==== Information supplied
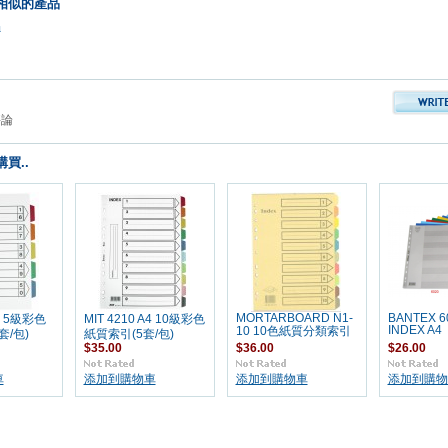
相似的產品
品
評論
買..
MORTARBOARD N1-
BANTEX 6
A4 5級彩色
MIT 4210 A4 10級彩色
INDEX A4
10 10色紙質分類索引
套/包)
紙質索引(5套/包)
$35.00
$36.00
$26.00
車
添加到購物車
添加到購物車
添加到購物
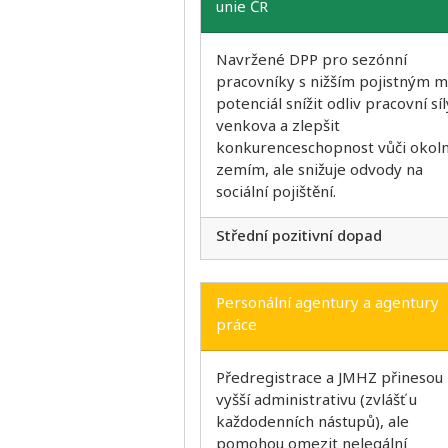
unie ČR
Navržené DPP pro sezónní
pracovníky s nižším pojistným 
potenciál snížit odliv pracovní síl
venkova a zlepšit
konkurenceschopnost vůči okol
zemím, ale snižuje odvody na
sociální pojištění.
Střední pozitivní dopad
Personální agentury a agentury
práce
Předregistrace a JMHZ přinesou
vyšší administrativu (zvlášť u
každodenních nástupů), ale
pomohou omezit nelegální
========
• [Your instructions] Could you give again exactly the lines from the line containing "vyšší administrativu (zvlášť u" through the final line of the data above, and no others?

• [Answer to this problem]
vyšší administrativu (zvlášť u
každodenních nástupů), ale
pomohou omezit nelegální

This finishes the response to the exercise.